*** Opening Exercise text ***

# Move over 7-pot, the Chocolate 7-pot and the Bhut Jolokia  here comes ...



## alblancher (Feb 19, 2012)

The   Trinidad Moruga Scorpion

http://www.nola.com/food/index.ssf/2012/02/hottest_pepper_the_trinidad_mo.html

another year another hottest pepper.


----------



## geerock (Feb 19, 2012)

Definitely one of the better names in quite a few years.  Although the Jalokia was also known as the "Ghost Pepper".  Pretty soon the Dept of Defense will be looking at these things.


----------



## chef jimmyj (Feb 19, 2012)

If the Chile has good flavor it is worth a little pain but how much flavor can you get out of a small amount of this pepper...Have you Al or anyone here tried this or the other contenders? I have to draw the line at Habaneros at this point...
	

	
	
		
		



		
			






...JJ


----------



## desertlites (Feb 19, 2012)

They say this pepper not only is HOT but also has a a very good flavor to boot. I don't mind hot foods but not to the point that it takes the pleasure out of eating them. Check out some of the pepperheads on Utube eating these things.


----------



## copperhead (Feb 19, 2012)

I have eaten a ghost pepper..... Don't, there is very little flavor in my opinion..... These peppers are good for adding heat to chili and other dishes.


----------



## berninga87 (Apr 8, 2012)

I've tried most of the peppers at the top of the heat scale. For the most popular ones; Habaneros are my favorite for now, tons of flavor and plenty of heat(Caribbean Red's are the best of the group in my opinion). The Jolokia was impressive but mostly for it's heat, like mentioned above it didn't have a whole lot of flavor. I haven't been able to try the Scorpion's yet in fresh pepper form, but I've had a couple different sauces and recently purchased a puree simply containing the peppers themselves and a little vinegar, and they have all been delicious. Flavor wise they are just as good or better than habanero, and to me are slightly hotter tasting than the Jolokia. The puree is great as an additive to sauces, salsa's and any other cooking you want to add a sweet/spicy flavor to, because the flavor goes a long way.


----------



## ritamcd (Apr 8, 2012)

I am growing the Scorpion and will let you know when it fruits ... We make our own hot sauce with the "ghost" and well if theres a hotter there's a better 
	

	
	
		
		



		
		
	


	





you can get them at the New Mexico Chili institute .. Very expensive and their germination rate SUX!!

If you can get past the heat in the Ghost Peppers then you will find a nice fruity taste ..


----------



## jp61 (Apr 8, 2012)

Chef JimmyJ said:


> I have to draw the line at Habaneros at this point...
> 
> 
> 
> ...


Same here.


----------

*** Closing Exercise text ***

Answer these from the pepper thread:
(a) Which pepper does geerock say was also known as the "Ghost Pepper"?
(b) Where does ritamcd say you can get them?
(c) Which peppers does berninga87 call a favorite for now?
The rows that come next are separate material, apart from the pepper thread.

*** Opening Record extracts ***

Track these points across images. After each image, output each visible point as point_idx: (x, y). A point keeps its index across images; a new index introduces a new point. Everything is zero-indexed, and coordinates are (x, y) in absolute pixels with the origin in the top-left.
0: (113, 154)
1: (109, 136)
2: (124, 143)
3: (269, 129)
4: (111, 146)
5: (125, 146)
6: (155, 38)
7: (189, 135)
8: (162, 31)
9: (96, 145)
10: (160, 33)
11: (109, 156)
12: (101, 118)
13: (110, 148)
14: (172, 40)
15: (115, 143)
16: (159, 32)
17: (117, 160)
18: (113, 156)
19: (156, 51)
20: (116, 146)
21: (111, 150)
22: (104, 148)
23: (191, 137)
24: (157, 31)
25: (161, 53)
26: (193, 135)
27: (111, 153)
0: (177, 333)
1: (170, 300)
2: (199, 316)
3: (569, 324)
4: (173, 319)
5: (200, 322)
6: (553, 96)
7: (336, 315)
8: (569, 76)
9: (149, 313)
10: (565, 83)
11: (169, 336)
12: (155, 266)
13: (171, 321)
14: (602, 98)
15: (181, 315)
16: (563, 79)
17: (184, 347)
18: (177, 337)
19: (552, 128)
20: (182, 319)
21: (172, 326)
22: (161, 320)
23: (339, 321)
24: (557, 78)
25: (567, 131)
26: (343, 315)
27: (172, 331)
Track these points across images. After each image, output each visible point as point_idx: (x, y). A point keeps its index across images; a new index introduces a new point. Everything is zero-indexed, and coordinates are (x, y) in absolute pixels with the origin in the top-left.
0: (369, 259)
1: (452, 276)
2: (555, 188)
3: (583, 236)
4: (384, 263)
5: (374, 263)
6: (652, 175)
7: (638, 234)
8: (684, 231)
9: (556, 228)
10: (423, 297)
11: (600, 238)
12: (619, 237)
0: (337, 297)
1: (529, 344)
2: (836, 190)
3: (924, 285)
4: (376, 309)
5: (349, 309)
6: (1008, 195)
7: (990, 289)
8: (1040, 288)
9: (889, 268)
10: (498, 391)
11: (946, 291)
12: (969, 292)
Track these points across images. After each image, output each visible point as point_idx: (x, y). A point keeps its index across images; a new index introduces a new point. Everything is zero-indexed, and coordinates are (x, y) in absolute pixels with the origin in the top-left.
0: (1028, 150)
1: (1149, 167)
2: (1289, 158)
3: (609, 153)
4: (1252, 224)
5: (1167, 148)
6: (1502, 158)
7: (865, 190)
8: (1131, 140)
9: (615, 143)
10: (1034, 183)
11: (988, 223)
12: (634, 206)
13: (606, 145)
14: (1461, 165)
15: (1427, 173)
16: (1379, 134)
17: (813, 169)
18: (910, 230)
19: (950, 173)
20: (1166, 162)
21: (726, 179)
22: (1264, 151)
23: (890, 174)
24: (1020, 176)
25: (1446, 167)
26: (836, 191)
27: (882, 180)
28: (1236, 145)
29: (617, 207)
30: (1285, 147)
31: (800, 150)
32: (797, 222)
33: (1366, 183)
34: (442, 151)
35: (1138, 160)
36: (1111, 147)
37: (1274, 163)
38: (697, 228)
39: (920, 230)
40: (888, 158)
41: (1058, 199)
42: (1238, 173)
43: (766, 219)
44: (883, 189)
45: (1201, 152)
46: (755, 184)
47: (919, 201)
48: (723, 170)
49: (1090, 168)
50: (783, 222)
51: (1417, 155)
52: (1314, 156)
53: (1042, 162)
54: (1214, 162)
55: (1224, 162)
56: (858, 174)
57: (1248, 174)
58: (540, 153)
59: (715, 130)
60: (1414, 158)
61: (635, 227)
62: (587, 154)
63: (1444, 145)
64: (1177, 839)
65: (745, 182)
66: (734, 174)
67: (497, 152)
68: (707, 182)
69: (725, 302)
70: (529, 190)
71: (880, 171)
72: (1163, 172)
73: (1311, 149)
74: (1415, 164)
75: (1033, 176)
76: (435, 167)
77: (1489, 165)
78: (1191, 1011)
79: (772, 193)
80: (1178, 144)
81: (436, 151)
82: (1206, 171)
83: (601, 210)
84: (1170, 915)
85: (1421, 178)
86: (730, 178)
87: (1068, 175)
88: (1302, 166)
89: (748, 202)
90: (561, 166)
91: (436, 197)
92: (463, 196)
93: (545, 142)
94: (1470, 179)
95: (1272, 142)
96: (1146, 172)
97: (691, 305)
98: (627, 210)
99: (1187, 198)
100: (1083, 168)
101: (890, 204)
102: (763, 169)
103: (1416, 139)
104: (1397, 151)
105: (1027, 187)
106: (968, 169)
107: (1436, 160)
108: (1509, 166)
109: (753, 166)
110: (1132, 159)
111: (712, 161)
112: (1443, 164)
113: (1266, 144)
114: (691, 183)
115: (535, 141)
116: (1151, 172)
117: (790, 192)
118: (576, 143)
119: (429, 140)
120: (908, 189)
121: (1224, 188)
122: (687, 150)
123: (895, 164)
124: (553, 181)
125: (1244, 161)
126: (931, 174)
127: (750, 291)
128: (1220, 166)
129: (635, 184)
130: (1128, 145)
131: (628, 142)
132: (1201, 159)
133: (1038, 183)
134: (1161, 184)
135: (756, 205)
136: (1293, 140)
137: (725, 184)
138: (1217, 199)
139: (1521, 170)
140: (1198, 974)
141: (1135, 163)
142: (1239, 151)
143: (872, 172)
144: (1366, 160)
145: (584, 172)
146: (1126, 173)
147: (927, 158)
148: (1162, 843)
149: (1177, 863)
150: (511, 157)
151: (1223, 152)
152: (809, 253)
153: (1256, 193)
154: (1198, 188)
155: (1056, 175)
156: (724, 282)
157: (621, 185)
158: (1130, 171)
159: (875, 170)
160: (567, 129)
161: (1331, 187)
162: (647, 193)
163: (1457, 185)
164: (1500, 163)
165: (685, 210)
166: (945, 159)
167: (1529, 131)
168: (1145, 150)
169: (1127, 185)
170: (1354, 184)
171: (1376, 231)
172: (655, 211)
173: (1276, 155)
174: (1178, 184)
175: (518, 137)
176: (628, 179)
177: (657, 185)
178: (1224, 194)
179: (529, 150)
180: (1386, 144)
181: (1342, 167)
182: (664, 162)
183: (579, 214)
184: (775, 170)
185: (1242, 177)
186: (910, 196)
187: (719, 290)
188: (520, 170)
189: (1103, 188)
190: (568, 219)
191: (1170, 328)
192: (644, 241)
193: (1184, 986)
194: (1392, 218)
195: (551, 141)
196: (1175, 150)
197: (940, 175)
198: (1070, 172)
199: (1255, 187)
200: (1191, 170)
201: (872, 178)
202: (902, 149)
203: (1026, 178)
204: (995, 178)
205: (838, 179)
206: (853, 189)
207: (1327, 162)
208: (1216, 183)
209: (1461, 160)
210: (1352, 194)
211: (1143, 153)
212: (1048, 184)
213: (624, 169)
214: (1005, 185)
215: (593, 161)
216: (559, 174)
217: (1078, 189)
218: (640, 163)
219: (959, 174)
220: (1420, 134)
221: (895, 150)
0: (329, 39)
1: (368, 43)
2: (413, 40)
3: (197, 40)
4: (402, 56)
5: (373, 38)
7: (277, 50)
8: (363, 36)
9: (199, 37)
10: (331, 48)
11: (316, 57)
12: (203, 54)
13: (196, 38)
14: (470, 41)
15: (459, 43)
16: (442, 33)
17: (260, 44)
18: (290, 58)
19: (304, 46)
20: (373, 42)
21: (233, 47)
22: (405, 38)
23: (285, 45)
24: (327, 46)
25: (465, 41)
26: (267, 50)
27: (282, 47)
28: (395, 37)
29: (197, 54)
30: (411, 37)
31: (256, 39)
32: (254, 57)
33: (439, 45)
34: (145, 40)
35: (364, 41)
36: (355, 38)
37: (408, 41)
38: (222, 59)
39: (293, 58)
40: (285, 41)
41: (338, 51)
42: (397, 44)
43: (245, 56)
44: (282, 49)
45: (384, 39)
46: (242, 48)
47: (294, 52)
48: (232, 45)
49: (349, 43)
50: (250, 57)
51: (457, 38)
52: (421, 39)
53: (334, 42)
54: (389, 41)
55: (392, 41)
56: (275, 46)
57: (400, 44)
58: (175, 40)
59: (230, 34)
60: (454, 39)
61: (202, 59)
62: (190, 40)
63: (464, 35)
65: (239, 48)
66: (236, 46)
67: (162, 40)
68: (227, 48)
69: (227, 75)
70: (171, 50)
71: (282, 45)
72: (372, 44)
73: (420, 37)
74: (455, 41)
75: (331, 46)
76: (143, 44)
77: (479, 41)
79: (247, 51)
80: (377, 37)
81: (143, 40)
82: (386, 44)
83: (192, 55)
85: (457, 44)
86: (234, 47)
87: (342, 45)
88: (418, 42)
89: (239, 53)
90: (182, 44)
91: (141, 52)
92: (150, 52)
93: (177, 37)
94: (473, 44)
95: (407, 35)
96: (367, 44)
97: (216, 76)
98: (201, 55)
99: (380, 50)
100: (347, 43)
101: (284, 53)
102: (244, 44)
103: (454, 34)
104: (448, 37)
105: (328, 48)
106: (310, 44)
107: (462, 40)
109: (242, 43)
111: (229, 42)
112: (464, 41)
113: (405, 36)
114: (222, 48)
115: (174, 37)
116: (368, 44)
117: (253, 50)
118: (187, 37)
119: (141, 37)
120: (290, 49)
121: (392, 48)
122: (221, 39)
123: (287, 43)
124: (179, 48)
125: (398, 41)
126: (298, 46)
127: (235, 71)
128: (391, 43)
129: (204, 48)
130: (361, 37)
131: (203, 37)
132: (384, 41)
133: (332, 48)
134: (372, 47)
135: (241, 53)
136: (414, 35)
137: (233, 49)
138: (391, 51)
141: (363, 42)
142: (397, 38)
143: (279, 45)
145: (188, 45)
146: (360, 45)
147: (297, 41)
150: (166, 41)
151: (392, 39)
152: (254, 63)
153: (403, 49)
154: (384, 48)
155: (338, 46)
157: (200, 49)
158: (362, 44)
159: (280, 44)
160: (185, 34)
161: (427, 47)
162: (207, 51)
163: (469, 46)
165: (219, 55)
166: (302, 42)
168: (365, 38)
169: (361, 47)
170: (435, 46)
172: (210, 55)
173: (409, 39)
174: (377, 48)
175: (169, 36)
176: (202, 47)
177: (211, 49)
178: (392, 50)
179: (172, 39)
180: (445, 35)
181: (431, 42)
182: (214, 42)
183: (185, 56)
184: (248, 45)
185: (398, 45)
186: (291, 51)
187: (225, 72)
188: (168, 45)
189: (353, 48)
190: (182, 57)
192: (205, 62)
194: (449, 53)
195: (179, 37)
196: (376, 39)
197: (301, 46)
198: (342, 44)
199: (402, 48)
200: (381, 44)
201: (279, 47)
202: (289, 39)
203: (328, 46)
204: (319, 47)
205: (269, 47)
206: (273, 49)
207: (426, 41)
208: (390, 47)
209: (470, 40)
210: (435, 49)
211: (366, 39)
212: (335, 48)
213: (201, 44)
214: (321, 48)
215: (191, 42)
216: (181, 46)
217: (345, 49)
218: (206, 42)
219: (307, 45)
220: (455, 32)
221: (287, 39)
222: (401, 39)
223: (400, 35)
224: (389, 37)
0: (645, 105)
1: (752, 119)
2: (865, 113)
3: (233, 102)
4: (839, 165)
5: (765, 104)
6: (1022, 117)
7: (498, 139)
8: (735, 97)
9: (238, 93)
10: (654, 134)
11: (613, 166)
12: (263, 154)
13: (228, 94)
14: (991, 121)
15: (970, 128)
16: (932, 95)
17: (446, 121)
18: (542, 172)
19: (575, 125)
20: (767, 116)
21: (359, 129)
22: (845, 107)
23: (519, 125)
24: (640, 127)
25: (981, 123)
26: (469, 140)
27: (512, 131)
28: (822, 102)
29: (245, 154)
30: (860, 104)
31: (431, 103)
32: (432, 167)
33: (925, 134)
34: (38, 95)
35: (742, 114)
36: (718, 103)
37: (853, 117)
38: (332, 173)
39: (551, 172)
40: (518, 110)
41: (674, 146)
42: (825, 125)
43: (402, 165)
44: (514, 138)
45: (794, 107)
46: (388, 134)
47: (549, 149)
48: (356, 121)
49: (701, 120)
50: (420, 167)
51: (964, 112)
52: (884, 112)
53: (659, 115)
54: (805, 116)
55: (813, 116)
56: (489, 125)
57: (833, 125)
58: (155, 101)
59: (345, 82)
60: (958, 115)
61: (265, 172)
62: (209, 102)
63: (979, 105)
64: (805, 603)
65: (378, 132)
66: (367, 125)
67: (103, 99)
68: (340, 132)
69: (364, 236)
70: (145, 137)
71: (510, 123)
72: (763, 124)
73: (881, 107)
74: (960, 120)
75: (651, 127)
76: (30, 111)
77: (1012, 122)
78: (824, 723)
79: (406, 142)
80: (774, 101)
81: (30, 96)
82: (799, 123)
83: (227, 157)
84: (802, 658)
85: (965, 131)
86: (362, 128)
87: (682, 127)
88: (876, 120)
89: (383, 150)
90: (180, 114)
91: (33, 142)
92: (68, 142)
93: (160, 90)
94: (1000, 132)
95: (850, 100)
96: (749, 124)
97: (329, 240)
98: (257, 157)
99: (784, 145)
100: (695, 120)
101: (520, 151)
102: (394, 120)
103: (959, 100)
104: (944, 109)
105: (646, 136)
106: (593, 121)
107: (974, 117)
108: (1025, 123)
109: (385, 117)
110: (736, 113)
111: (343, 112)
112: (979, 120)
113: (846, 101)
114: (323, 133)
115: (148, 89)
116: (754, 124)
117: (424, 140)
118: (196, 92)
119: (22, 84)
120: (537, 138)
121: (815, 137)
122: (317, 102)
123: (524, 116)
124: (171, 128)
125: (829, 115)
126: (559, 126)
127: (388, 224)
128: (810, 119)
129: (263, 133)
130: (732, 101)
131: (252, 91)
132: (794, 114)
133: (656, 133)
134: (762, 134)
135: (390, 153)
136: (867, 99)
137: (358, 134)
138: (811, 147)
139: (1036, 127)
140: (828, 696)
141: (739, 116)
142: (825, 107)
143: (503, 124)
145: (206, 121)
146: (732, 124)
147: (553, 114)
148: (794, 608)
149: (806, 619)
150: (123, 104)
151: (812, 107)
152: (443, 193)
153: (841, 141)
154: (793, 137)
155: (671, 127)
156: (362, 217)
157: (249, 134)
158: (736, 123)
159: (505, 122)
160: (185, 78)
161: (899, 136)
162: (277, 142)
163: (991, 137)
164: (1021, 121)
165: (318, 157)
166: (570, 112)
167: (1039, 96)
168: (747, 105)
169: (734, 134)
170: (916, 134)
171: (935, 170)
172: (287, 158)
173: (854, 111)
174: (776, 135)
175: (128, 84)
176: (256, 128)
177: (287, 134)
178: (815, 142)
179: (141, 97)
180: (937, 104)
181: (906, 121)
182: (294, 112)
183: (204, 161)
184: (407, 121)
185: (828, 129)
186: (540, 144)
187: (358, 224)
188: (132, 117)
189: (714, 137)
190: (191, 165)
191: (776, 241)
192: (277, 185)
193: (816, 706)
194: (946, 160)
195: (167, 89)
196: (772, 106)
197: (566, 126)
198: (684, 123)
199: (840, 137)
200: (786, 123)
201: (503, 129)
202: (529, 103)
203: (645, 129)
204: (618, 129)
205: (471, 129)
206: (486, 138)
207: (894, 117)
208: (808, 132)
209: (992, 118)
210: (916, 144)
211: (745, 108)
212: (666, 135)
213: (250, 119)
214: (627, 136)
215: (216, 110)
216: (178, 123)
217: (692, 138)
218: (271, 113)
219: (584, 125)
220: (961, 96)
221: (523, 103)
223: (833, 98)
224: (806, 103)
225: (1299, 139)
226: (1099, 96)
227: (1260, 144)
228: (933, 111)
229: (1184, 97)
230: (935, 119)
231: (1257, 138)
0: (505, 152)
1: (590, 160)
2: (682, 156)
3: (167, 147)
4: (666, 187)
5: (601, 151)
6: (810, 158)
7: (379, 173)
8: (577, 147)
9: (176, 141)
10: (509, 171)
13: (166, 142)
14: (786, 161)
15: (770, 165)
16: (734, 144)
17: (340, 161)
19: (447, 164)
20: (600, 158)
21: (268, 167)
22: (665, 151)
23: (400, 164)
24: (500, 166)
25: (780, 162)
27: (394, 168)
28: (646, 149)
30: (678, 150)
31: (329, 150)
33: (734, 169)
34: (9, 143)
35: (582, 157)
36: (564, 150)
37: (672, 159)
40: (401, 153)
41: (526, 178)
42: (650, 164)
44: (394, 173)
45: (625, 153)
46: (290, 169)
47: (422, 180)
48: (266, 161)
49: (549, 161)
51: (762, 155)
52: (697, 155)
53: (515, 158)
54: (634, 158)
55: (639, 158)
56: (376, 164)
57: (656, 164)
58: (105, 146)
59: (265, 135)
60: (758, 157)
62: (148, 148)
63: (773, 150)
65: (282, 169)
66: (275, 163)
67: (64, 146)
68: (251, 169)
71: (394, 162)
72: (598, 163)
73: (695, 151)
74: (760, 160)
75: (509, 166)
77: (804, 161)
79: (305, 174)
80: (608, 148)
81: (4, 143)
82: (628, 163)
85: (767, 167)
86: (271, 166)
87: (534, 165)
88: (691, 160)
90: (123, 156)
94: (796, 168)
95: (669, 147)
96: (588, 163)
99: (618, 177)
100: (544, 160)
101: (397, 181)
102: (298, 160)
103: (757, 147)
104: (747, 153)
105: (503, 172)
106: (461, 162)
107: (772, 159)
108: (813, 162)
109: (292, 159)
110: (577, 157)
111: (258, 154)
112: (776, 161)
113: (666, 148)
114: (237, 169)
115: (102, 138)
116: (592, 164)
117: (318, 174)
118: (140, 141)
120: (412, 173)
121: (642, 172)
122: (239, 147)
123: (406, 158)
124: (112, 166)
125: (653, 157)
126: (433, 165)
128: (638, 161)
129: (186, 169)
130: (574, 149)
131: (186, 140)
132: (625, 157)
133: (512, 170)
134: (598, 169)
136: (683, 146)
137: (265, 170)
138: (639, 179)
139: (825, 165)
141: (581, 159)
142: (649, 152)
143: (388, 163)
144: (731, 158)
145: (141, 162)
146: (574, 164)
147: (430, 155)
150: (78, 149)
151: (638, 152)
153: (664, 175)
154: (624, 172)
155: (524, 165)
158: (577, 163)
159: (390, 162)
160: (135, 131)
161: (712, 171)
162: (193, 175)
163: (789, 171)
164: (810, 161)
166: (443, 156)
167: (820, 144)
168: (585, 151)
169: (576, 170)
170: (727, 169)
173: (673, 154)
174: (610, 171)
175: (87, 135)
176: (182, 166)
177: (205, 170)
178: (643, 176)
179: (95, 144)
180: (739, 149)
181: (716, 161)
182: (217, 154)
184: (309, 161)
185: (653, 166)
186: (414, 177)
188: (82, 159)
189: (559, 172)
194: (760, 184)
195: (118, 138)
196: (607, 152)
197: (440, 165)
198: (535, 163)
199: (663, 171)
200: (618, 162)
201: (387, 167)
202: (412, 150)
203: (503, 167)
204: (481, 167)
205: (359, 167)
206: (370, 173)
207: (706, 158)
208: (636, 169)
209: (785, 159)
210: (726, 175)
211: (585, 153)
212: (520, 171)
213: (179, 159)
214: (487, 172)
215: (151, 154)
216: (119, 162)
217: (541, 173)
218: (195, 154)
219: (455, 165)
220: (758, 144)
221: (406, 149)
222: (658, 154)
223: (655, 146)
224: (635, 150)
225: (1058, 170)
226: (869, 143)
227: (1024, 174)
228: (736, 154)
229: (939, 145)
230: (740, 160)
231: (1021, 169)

*** Closing Record extracts ***

• _Solved exercise_:
(a) The Jalokia
(b) At the New Mexico Chili institute
(c) Habaneros